> _Task to carry out_
Return each line of the records that contains the word "tallest", matching case exactly.

> _Record extracts_
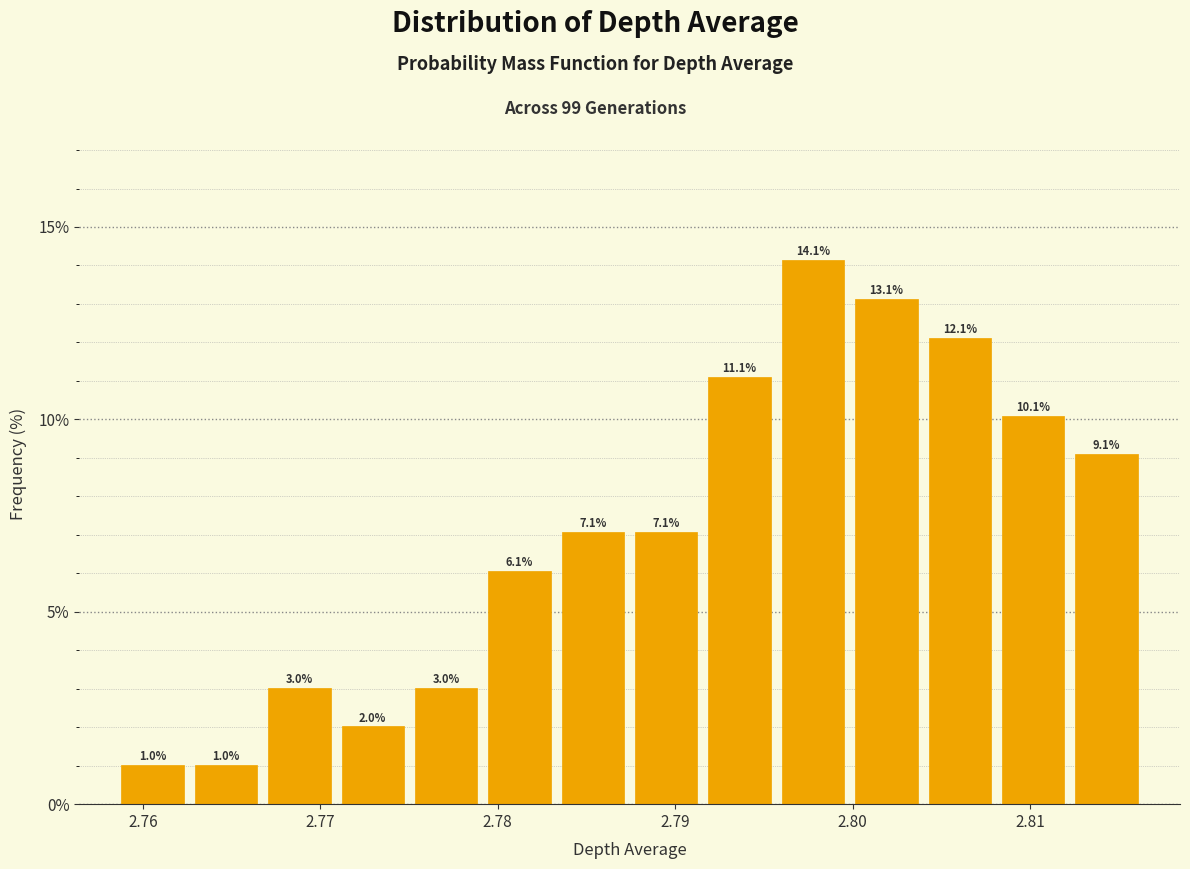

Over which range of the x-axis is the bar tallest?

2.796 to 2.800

---

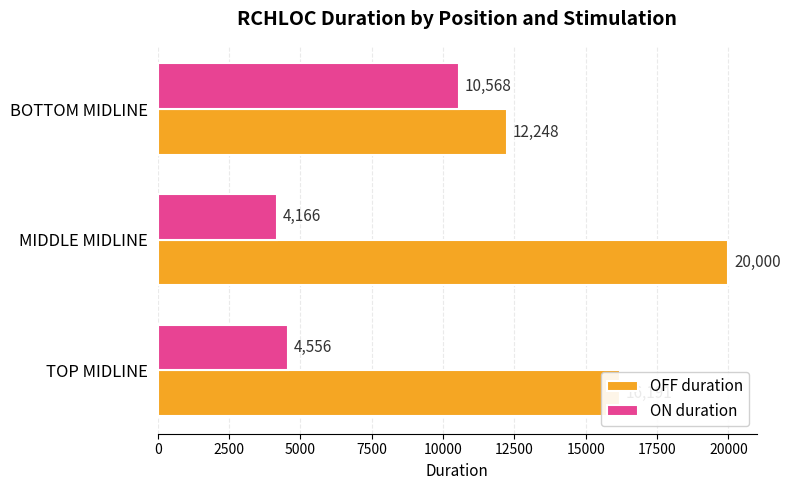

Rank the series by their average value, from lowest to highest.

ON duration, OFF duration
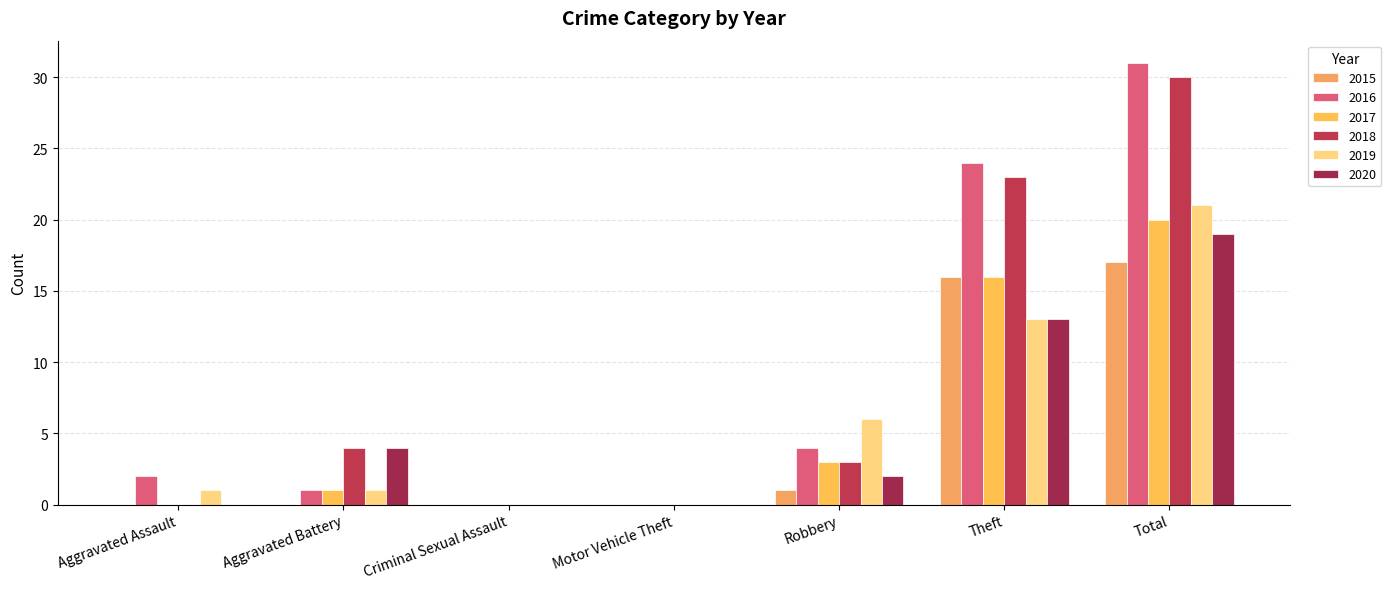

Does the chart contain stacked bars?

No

> _Task output_
Over which range of the x-axis is the bar tallest?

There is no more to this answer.